▶ **The task**: Nothing outside the range is wanted. Repeat exactly the lines below from the one with "In addition to" through the one with "support potential regulatory".

[Stored data entries]

..........

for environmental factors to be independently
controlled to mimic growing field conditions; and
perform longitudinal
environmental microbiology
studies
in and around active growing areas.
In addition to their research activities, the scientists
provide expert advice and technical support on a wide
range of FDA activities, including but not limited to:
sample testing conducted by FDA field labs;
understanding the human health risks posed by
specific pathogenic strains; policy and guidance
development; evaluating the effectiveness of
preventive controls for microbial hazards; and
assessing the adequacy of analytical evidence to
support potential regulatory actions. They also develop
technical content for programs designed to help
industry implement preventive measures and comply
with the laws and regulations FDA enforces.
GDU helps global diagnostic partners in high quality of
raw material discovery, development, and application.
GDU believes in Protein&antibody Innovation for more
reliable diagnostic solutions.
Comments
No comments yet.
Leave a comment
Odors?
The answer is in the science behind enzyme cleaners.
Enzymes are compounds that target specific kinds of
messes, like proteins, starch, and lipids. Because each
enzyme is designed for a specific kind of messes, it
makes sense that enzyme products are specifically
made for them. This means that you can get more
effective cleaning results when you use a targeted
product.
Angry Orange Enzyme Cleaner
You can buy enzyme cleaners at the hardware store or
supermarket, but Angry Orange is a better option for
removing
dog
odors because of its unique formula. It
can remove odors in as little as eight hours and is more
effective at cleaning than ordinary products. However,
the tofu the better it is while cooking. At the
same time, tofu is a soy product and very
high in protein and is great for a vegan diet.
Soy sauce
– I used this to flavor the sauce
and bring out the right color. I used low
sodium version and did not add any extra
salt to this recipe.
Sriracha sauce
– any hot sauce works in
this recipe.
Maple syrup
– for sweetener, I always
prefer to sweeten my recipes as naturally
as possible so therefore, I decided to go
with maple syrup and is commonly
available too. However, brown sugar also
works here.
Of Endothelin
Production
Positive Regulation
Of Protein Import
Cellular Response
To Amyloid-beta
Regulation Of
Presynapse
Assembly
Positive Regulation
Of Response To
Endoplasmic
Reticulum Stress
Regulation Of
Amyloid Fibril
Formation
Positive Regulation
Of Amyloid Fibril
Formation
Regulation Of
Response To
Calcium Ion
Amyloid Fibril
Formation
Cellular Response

..........

▶ **Solved problem**:
In addition to their research activities, the scientists
provide expert advice and technical support on a wide
range of FDA activities, including but not limited to:
sample testing conducted by FDA field labs;
understanding the human health risks posed by
specific pathogenic strains; policy and guidance
development; evaluating the effectiveness of
preventive controls for microbial hazards; and
assessing the adequacy of analytical evidence to
support potential regulatory actions. They also develop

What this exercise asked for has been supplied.